A hallmark characteristic of science is its ability to correct itself. When empirical observations accumulate that are inconsistent with theoretical claims, false theories are abandoned. Unfortunately, this self-correcting process can last decades because scientists are often invested in theories and are reluctant or unwilling to abandon theories. This motivated bias is particularly strong among researchers who benefited from a popular theory.
Another problem that slows down the self-correction process of science is that scientists often hide evidence that contradicts their theoretical predictions. This unscientific practice is prevalent because scientific organizations that are run by scientists are unwilling to sanction these practices. As a result, consumers of scientific information (e.g., undergraduate students) are introduced to false claims with false empirical evidence.
Over the past 10 years, meta-scientists have developed powerful statistical tools to reveal the use of unscientific practices that stand in the way of scientific progress. In this blog post, I used z-curve to demonstrate that research on implicit self-esteem is unscientific and untrustworthy.

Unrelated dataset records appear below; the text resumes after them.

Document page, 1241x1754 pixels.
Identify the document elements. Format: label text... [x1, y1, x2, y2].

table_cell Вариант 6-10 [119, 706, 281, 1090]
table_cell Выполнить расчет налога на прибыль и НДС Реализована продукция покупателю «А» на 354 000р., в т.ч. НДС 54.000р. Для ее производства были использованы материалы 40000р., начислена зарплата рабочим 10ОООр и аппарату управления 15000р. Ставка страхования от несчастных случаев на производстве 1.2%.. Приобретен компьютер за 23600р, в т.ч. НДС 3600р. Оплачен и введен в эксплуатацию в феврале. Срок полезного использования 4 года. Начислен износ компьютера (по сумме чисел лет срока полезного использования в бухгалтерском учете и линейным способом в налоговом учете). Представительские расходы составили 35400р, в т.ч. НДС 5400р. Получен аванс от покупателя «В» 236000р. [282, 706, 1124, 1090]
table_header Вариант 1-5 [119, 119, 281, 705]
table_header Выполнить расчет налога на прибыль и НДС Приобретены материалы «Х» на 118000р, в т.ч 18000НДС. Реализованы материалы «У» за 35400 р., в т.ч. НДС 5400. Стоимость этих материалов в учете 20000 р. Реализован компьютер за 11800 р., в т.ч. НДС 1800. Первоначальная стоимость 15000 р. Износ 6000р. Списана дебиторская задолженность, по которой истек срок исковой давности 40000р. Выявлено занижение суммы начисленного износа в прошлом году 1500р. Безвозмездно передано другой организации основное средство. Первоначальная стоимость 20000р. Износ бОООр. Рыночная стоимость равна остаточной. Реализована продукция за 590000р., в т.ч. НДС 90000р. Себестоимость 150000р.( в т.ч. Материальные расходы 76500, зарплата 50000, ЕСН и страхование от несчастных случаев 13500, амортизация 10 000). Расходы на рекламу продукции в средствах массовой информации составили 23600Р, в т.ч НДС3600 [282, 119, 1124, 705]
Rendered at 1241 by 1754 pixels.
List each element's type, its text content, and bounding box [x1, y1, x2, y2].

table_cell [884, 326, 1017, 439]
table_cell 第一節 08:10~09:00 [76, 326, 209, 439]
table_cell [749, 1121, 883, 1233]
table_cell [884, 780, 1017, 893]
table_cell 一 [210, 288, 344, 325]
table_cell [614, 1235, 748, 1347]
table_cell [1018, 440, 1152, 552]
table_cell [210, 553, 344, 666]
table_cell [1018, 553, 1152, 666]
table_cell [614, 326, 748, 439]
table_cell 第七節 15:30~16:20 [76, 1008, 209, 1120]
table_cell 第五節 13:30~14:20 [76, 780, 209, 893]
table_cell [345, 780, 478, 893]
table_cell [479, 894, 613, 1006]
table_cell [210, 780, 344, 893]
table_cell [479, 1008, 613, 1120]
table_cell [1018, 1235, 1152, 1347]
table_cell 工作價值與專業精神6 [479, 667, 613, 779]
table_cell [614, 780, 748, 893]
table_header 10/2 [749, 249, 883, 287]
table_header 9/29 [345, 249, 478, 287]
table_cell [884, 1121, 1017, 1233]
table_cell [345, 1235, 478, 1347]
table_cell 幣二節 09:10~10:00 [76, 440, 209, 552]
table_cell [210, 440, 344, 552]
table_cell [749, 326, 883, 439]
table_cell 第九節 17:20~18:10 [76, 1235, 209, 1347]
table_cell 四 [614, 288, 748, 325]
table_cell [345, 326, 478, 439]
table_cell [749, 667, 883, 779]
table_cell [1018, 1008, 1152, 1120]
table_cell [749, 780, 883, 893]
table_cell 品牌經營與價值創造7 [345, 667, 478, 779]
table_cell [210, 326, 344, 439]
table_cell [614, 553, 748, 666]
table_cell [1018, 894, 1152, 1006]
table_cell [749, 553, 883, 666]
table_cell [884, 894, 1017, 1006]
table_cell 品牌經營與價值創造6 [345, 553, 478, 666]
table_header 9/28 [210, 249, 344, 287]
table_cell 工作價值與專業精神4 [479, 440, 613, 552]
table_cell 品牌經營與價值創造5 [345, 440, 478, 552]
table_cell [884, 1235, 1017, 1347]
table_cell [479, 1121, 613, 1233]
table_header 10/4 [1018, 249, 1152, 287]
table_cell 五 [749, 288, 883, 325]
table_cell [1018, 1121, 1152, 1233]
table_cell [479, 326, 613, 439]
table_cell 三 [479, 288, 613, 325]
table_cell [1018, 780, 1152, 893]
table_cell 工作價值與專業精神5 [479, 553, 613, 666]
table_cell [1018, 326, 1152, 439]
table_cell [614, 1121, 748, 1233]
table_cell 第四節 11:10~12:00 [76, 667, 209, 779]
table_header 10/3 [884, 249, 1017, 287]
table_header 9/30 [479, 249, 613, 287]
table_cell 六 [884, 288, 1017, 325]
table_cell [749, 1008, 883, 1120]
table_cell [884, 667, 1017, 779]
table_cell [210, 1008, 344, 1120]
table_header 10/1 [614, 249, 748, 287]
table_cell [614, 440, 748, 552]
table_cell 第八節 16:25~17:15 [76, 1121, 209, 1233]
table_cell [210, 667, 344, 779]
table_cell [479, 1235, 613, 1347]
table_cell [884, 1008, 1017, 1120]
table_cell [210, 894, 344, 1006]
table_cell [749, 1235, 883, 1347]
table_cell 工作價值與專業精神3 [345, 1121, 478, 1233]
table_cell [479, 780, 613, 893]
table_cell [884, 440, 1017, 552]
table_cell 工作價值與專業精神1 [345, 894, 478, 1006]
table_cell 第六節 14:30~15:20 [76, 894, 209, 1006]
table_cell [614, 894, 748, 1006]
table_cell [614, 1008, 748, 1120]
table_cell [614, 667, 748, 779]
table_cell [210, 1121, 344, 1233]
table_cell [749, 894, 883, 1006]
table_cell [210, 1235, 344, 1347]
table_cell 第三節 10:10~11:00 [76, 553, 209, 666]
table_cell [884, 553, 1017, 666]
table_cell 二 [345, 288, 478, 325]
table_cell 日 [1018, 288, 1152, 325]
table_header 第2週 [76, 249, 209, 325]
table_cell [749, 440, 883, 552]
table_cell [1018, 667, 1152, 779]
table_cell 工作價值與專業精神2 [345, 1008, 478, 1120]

The concept of implicit self-esteem emerged in the 1990s, when social psychologists started to believe in powerful unconscious processes that guide human behavior without our knowledge. The research on implicit self-esteem became particularly popular when Anthony G. Greenwald invented a computerized task to measure implicit association and used it to measure implicit self-esteem (Greenwald & Furnham, 2000).
Figure 1 shows the number of articles (bars) and citations (graph) for articles listed in Web Of Science with the topic implicit self-esteem. Publications increased rapidly in the 2000s, and citations continue to increase with over 7,000 citations in 2021. This shows that the scientific community is unaware of major problems with the validity of implicit measures of self-esteem that have been known since 2000 (Bosson et al., 2000; Buhrmester et al., 2011; Falk et al., 2015; Jusepeitis & Rothermund, 2022; Schimmack, 2021). Greenwald and colleagues simply ignore this evidence and perpetuate the illusions that the self-esteem IAT is a valid measure of implicit self-esteem (cf. Schimmack, 2021).

A typical argument to claim that a measure is valid is to point to the large amount of published articles that produced statistically significant results. We would not expect so many findings form a measure that has no validity. However, this argument ignores that published results are selected for significance. Thus, publications give an overly positive impression of the support for a theory. To examine the extent of publication bias in the self-esteem literature, I downloaded the list of 1,585 articles in Web of Science. I then looked for matching articles in a database of 121 major psychology journals (Schimmack, 2022). This search produced 604 matching articles (71 JPSP, 58 JESP, 45 Self & Identity, 44 PSPB, 40 PAID). A search for statistical tests results in these article produced 11,637 tests. Figure 2 shows a z-curve plot of these results. All tests are converted into absolute z-scores that show the strength of evidence (signal/noise ratio) against the null-hypothesis of no effect.
The key finding is that 72% of the results are statistically significant at p < .05 (two -tailed). However, a z-curve analysis of the distribution of significant results (z > 1.96) shows that these results are selected from a much larger set of statistical results that are not reported. The expected discovery rate is the proportion of significant results under the grey curve that extends outside the plot. The EDR is 20% and the upper limit of the 95% confidence interval is 28%. Thus, the observed percentage of 72% is dramatically inflated by selection for significance.

The EDR can also be used to estimate the false discovery risk; that is, a significant result was obtained without a real effect. The false discovery risk is estimated at 22%, but it could be as high as 37% given uncertainty about the actual discovery rate. Moreover, an analyses of all test statistics includes tests of hypotheses that do not include the implicit measures. A focal analysis of only those tests is likely to produce an even lower discovery rate and a higher false positive risk.
The key conclusion is that published significant results cannot be used to make claims about implicit self-esteem. To make credible claims about self-esteem results need to be replicated in credible, pre-registered replication studies. It is noteworthy that Greenwald has not conducted any replication studies of his seminal validation study in 2000.
It is interesting to compare these results with the literature on the serotonin transporter gene (Schimmack, 2022). Behavioral geneticists also had a period of euphoria when it became possible to measure variation in human genes. A large literature focused on genetic variation in the gene responsible for the reuptake of serotonin because this mechanism is used for the treatment of mood disorders with selective serotonin reuptake inhibitors (SSRISs). After one decade, it became apparent that most results did not replicate and interest in single gene variations decreased. This can be seen in decreasing publications and citations; an example of scientific self-correction. A z-curve analysis of this literature produced nearly identical results (EDR = 19%, FDR = 22%). The notable difference is that geneticists listened to their data and mostly abandoned this line of research. In contrast, the Web of Science statistics suggests that social psychologists are ignoring the warning signs that they are chasing a phenomenon that does not exist or that they haven’t been able to measure properly. Time will tell, how long it will take for social psychology to correct itself.